Robbie Gamble is diving into an MFA in poetry at Lesley University. He has had poems appear in Ibbetson St. Press, The Christian Science Monitor, Main Street Rag and Modern Haiku. He works as a nurse practitioner, caring for homeless families and individuals in the greater Boston area.

 He says, “Poetry matters to me as a reader and a writer, because it creates a space for those vital conversations that take place in the strange and difficult-to-access contours of our psyches.”
***

Sadhu by Jen Karetnick

 If you make yourself
a ghost with the snow
melt from mountains,
the ash of brief,
ascetic fires, you were.
You are. You will be
in a hut in a village,
a temple in the city.
In the cave of perpetual
pilgrimage, it matters only that
rebirth is a truth
everyone else has missed.

Previously published in The Boiler Journal and American Sentencing (Winter Goose Publishing, May 2016).

Jen Karetnick is the author of three full-length books of poetry, including the forthcoming books American Sentencing (Winter Goose Publishing, May 2016) and The Treasures That Prevail (Whitepoint Press, September 2016), as well as four poetry chapbooks. She is the winner of the 2015 Anna Davidson Rosenberg Prize for Poetry and runner-up for the 2015 Atlantis Prize and 2016 Stephen A. DiBiase Poetry Prize. Her work has been published widely in journals including Barrow Street, Cimarron Review, december, North American Review, Poet’s Market 2013, Seneca Review, SLAB, Spillway, Spoon River Poetry Review and Valparaiso Poetry Review. She works as the Creative Writing Director for Miami Arts Charter School and as an award-winning freelance dining critic, lifestyle journalist and cookbook author.

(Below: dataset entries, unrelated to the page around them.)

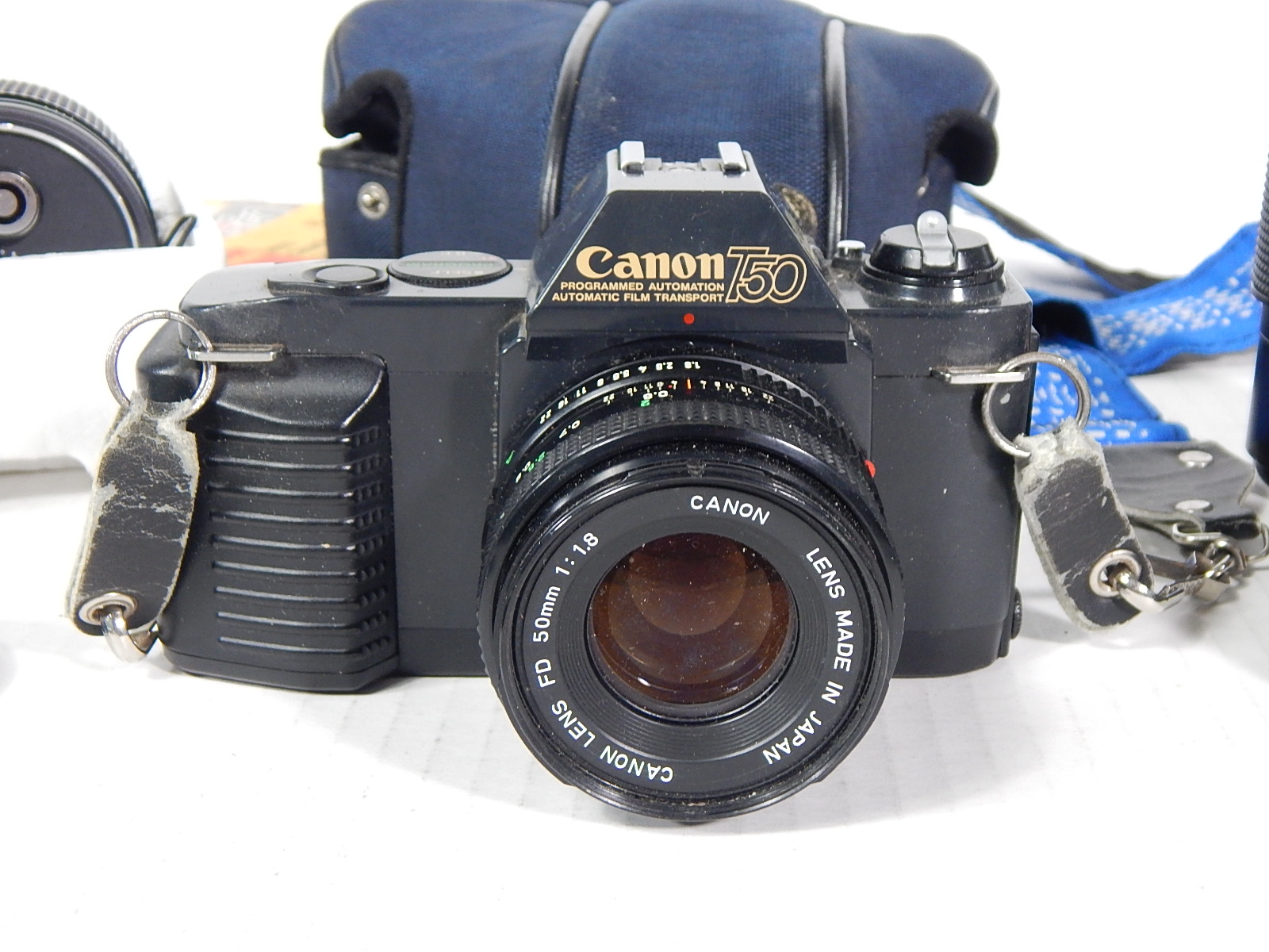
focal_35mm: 48
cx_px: 634
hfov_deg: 39.7
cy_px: 476
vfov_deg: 30.3
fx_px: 1760
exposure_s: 1/20
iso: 400
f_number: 3.7
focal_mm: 8.6
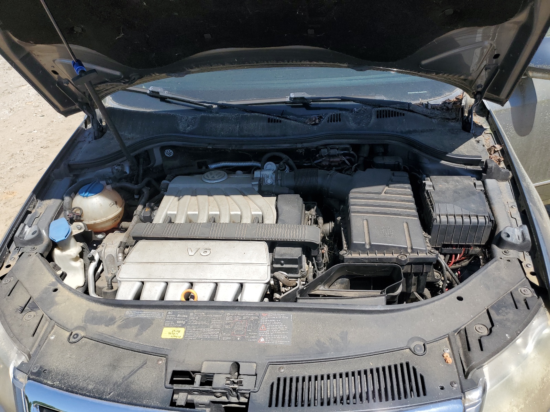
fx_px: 413
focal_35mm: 26
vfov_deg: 53.1
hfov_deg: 67.3
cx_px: 275
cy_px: 206
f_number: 1.5
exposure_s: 1/2500
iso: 50
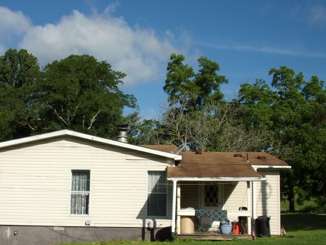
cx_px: 119
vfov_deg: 26.9
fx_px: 509
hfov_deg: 35.3
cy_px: 153
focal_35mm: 54
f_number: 3.9
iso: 80
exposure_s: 1/1100
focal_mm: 7
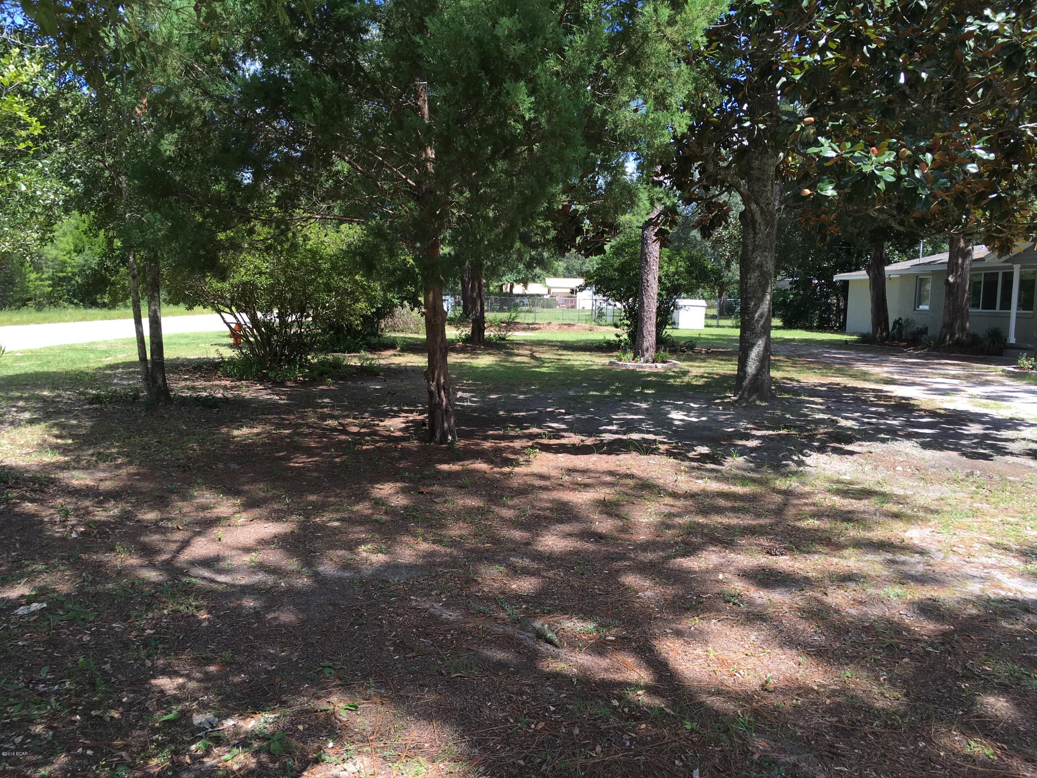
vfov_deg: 48.2
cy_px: 389
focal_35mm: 29
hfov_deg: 61.7
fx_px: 869
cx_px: 518
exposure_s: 1/466
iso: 25
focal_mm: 4.15
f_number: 2.2
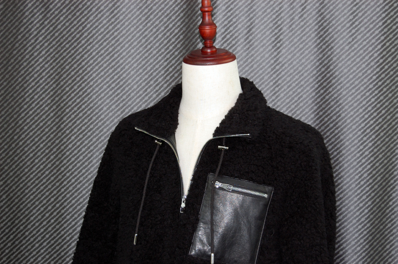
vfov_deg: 20.1
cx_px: 199
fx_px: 746
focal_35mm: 68
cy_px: 132
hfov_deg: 29.9
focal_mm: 45
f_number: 5.3
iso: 400
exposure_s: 1/60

“Poetry matters because sometimes, it’s the only way for those who have been silenced, in whatever manner — by self, state or circumstance — to speak. And to be heard.”

***

Attempt #2 to Spot the Monster by Natalie Young

Scuba gear in the bed of the truck. The same kind
her father used to scoop out tropical fish for their tank,

from a different body of water, before sunset colors
defined air quality and foreign threats.

This dive is not for swimming rainbows,
this is to prove a creature neither man nor fish,

lives in the Great Salt Lake. And the creature is happy
to be ignored, happy to have us worry

about energy and fires, about roasting hot dogs.
The marshmallow smoke a signal to the universe.

The edges are bubbling and she’s watching, eyeing
each one for reflection. A pupil. His coat. A claw.

 

Natalie Young is a founding editor of the independent poetry magazine Sugar House Review. By day, she works as an art director for an ad agency based out of Salt Lake City. Recent and forthcoming publications include Los Angeles Review, South Dakota Review, Tampa Review, Drunken Boat, Green Mountains Review, and others. Natalie is left-handed, half Puerto Rican, and a fan of Dolly Parton and apple fritters.
Poetry matters because it has the ability to engage the entire body—intellectually, emotionally, and physically—which makes it very intimate. And I think we could all use that.